息子の中学受験に伴走した経験から、親も子どもと一緒に中学入試問題を考えていて、こうした問題の中には、物の見方や発想力を鍛えられる良問が数多くあると感じました。
特に、中学受験算数は、情報を集約して視覚化する、様々な角度から見る、全体を俯瞰する、差や比に着目するといったような力が鍛えられます。
日常において、あるいは仕事をする上でも、未知の課題に柔軟な発想をもって取り組む上でメリットがあるように思います。
その魅力にすっかりハマりました。
中学受験算数では、~で割ると…余る数、という商と余りの問題が時々出てきます。
「5で割ると3余り、7で割ると5余る整数で最小のものを求めよ」
というような問題。
あるいは、
「11で割ると7余り、31で割ると11余る数のうち、1950に最も近い数」
を求めるような問題が入試で出たこともあります。
計算問題のようですが、思考系です。
この手の数の問題もやっていくと結構面白くて不思議な世界。
西にある最難関中では、ひねりを加え、
3を8回かけた数(6561)の約数のうち、4で割った余りが1となるものは全部でいくつあるか?
という出題がありました。
一見ものすごく難しそうですが、6561の約数は9個しかないので、片っ端から書いて4で割っていけば数えられます。
約数の下2ケタさえわかればいいので(100以上は明らかに4で割れるため)、
1、3、9、27、81、*43、*29、*87、*61
の9個の中で4で割った余りが1になるのは、1、9、81、*29、*61の5個だとすぐわかります。
1個おきになっているのがわかります。
実は、3をくりかえしかけた数(3、9、27、81…)を4で割った余りは、3、1、3、1、…となります。

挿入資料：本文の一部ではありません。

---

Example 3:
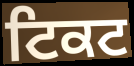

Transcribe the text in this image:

ਟਿਕਟ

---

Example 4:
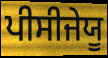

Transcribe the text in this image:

ਪੀਸੀਜੇਯੂ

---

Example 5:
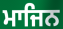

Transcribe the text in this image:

ਮਾਜਿਨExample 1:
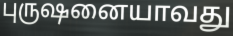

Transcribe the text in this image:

புருஷனையாவது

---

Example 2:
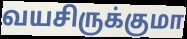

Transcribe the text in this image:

なぜそうなるかは、□×4+3や△×4+1に3をかけてみると明らかです。
余りどうしをかけて4で割った余りに一致します。
たとえば27(4でわると3あまる)に3をかけた数を4で割ったあまりは、余りどうしをかけて(3×3=9)、4で割ったあまり(つまり1)と同じです。
これを使えば、いちいち約数を計算して4で割る必要もありません。
かなり使えます。
この問題には続きがありました。
今度は、「30を8回かけた数の約数のうち、4で割った余りが1となるものは全部でいくつあるか」でした。

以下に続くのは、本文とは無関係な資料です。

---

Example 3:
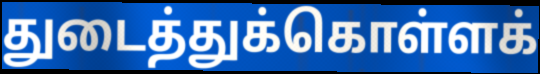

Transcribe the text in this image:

துடைத்துக்கொள்ளக்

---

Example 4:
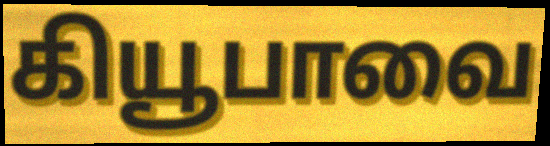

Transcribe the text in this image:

கியூபாவை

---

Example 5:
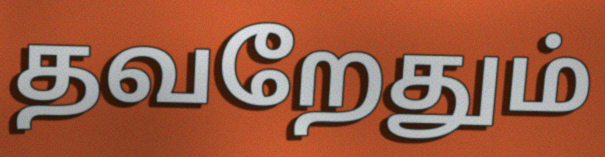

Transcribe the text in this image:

30を8回掛けた数は、6561の後に0が8コつくので、6561億という巨大な数になってしまい、約数の数は729個もあるので、そのまま考えるのは無理ゲー。
途方に暮れそうになります。
でも、4で割った余りが1ということは奇数ですので、奇数の約数だけ考えればOK。
30=2×15ですが、2は無視して、15を繰り返しかけた数で考えればいいことがわかります。(2を含むと偶数になってしまうため)
しかも、3を8回かけた数は上の問題で考えたので、5を掛けていった数を考えるだけ。
5は4で割ると1余り、5を何回かかけたものもやはり4で割ると1余ります。
さっきと同じで、余りどうしをかけて4でわった余りと同じ、が使えます。
5を8回かけた数の約数は、1を含めると9個あります(つまり9通り)。
先ほどの問題で3を8回かけた数の約数で当てはまるのは5個だったので、3の累乗と5の累乗の組み合わせは、5通りに9通りをかけたものが全体の個数とわかります。
原理がわかると意外にというか、拍子抜けするくらい簡単。
積と余りの問題は、同じ数をかけたような巨大な数をある数で割ったあまりを考えるときに威力を発揮するので、知っておいて損はないと思います。